— Source information —
╔══

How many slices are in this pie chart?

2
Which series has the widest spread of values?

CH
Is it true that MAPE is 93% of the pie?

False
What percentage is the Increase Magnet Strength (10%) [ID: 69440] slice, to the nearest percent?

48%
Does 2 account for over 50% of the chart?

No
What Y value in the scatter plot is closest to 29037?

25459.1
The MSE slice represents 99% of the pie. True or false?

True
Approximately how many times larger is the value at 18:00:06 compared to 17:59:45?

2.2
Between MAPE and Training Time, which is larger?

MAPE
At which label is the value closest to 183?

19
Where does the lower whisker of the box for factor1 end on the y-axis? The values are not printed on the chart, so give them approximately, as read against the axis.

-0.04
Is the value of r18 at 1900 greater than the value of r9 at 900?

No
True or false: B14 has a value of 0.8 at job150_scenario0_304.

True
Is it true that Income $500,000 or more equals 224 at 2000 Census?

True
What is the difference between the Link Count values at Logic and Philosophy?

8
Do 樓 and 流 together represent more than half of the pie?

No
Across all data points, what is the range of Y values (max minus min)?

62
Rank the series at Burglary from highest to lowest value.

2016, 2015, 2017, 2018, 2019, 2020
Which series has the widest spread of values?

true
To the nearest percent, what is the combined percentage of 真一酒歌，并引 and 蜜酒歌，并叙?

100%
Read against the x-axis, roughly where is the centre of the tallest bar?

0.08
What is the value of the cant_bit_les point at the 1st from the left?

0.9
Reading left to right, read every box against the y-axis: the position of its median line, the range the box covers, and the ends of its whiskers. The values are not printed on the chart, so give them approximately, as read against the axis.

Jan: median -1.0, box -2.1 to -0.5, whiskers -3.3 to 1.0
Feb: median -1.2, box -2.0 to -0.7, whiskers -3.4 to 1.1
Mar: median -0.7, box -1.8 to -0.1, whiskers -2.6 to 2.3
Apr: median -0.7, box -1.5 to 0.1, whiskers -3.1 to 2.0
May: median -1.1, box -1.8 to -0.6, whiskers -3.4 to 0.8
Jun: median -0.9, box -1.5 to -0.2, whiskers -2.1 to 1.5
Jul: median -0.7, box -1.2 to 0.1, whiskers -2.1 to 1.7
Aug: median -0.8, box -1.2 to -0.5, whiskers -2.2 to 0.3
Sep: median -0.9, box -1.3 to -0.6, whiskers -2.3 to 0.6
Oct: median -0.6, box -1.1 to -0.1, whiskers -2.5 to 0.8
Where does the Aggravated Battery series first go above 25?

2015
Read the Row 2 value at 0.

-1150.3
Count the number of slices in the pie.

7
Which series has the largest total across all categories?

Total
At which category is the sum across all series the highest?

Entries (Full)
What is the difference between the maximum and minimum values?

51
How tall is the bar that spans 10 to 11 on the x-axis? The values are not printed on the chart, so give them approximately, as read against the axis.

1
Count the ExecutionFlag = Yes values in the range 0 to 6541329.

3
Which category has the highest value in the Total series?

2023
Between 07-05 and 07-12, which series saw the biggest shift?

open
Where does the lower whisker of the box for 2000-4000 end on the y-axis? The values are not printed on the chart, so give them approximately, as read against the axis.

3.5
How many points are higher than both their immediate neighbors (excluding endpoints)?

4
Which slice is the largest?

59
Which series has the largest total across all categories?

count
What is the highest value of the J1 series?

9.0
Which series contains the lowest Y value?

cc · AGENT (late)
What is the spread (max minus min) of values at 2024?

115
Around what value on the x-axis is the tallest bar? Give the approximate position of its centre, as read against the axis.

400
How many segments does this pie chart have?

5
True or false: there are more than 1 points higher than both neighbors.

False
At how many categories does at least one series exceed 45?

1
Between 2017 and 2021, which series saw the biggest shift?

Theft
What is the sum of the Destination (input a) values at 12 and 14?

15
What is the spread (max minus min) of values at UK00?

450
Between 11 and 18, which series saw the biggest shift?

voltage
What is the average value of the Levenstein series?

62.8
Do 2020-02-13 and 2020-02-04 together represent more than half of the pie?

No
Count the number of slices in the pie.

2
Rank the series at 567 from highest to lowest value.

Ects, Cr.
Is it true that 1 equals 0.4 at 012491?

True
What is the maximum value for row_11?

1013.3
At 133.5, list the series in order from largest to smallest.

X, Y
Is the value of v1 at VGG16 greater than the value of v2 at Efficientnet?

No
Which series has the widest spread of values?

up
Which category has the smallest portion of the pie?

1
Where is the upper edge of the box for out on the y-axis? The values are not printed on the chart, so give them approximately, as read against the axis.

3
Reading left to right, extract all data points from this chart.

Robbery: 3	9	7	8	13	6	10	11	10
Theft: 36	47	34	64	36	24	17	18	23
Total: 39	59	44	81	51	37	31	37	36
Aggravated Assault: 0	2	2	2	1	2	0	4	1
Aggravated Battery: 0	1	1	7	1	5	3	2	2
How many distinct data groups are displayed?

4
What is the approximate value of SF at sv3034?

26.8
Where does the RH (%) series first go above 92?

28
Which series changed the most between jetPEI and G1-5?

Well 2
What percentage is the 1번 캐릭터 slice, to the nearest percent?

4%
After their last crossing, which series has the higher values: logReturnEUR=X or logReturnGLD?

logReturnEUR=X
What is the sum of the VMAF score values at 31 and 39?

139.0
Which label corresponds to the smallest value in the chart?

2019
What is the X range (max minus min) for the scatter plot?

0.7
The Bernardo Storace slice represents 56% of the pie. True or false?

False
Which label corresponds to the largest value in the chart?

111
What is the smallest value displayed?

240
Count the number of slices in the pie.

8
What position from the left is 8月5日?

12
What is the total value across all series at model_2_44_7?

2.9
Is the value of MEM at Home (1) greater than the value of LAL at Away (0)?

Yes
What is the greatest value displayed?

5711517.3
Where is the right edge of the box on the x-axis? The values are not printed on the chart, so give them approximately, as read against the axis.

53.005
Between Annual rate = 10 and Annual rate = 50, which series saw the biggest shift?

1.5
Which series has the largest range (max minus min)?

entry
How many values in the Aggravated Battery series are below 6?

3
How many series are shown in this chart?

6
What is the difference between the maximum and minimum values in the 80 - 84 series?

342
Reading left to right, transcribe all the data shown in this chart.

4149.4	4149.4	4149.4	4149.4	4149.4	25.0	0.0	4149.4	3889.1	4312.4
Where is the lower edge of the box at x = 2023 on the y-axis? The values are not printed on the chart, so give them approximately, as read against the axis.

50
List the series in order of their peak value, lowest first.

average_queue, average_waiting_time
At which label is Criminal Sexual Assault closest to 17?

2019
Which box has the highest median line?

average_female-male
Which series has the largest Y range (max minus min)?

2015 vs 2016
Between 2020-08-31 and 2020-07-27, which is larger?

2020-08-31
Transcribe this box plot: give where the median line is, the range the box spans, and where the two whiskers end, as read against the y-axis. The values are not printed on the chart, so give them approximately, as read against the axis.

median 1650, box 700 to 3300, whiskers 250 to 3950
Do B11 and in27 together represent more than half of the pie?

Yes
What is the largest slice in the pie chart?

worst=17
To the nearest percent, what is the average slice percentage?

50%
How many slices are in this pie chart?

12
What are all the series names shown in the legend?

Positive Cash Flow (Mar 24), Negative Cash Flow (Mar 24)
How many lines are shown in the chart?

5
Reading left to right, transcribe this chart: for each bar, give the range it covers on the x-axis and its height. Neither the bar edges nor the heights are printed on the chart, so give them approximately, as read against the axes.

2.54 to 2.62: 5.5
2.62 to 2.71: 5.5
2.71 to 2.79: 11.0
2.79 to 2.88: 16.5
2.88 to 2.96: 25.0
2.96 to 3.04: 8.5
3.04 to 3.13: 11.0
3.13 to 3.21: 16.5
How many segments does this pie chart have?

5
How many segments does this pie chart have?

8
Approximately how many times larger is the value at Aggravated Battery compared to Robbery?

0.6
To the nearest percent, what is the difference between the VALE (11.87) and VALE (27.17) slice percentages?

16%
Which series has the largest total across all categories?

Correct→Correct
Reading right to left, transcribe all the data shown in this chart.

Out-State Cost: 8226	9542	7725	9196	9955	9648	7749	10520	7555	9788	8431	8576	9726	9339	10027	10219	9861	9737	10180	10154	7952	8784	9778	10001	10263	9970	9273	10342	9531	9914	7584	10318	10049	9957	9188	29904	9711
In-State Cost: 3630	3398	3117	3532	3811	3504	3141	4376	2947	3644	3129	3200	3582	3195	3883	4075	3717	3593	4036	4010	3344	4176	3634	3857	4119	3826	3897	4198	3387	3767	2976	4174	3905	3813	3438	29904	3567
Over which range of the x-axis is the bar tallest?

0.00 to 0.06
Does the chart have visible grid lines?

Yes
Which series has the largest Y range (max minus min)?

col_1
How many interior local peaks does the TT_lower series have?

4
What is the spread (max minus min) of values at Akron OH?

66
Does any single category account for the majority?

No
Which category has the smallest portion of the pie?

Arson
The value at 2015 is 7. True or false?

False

╚══

— What to produce —
Render the records, from the very first line through the line containing "Reading left to right, read", as a Markdown table. Use the columns Row and Text, give each row a number, and leave out blank lines.

— Answer space —
| Row | Text |
|---|---|
| 1 | How many slices are in this pie chart? |
| 2 | 2 |
| 3 | Which series has the widest spread of values? |
| 4 | CH |
| 5 | Is it true that MAPE is 93% of the pie? |
| 6 | False |
| 7 | What percentage is the Increase Magnet Strength (10%) [ID: 69440] slice, to the nearest percent? |
| 8 | 48% |
| 9 | Does 2 account for over 50% of the chart? |
| 10 | No |
| 11 | What Y value in the scatter plot is closest to 29037? |
| 12 | 25459.1 |
| 13 | The MSE slice represents 99% of the pie. True or false? |
| 14 | True |
| 15 | Approximately how many times larger is the value at 18:00:06 compared to 17:59:45? |
| 16 | 2.2 |
| 17 | Between MAPE and Training Time, which is larger? |
| 18 | MAPE |
| 19 | At which label is the value closest to 183? |
| 20 | 19 |
| 21 | Where does the lower whisker of the box for factor1 end on the y-axis? The values are not printed on the chart, so give them approximately, as read against the axis. |
| 22 | -0.04 |
| 23 | Is the value of r18 at 1900 greater than the value of r9 at 900? |
| 24 | No |
| 25 | True or false: B14 has a value of 0.8 at job150_scenario0_304. |
| 26 | True |
| 27 | Is it true that Income $500,000 or more equals 224 at 2000 Census? |
| 28 | True |
| 29 | What is the difference between the Link Count values at Logic and Philosophy? |
| 30 | 8 |
| 31 | Do 樓 and 流 together represent more than half of the pie? |
| 32 | No |
| 33 | Across all data points, what is the range of Y values (max minus min)? |
| 34 | 62 |
| 35 | Rank the series at Burglary from highest to lowest value. |
| 36 | 2016, 2015, 2017, 2018, 2019, 2020 |
| 37 | Which series has the widest spread of values? |
| 38 | true |
| 39 | To the nearest percent, what is the combined percentage of 真一酒歌，并引 and 蜜酒歌，并叙? |
| 40 | 100% |
| 41 | Read against the x-axis, roughly where is the centre of the tallest bar? |
| 42 | 0.08 |
| 43 | What is the value of the cant_bit_les point at the 1st from the left? |
| 44 | 0.9 |
| 45 | Reading left to right, read every box against the y-axis: the position of its median line, the range the box covers, and the ends of its whiskers. The values are not printed on the chart, so give them approximately, as read against the axis. |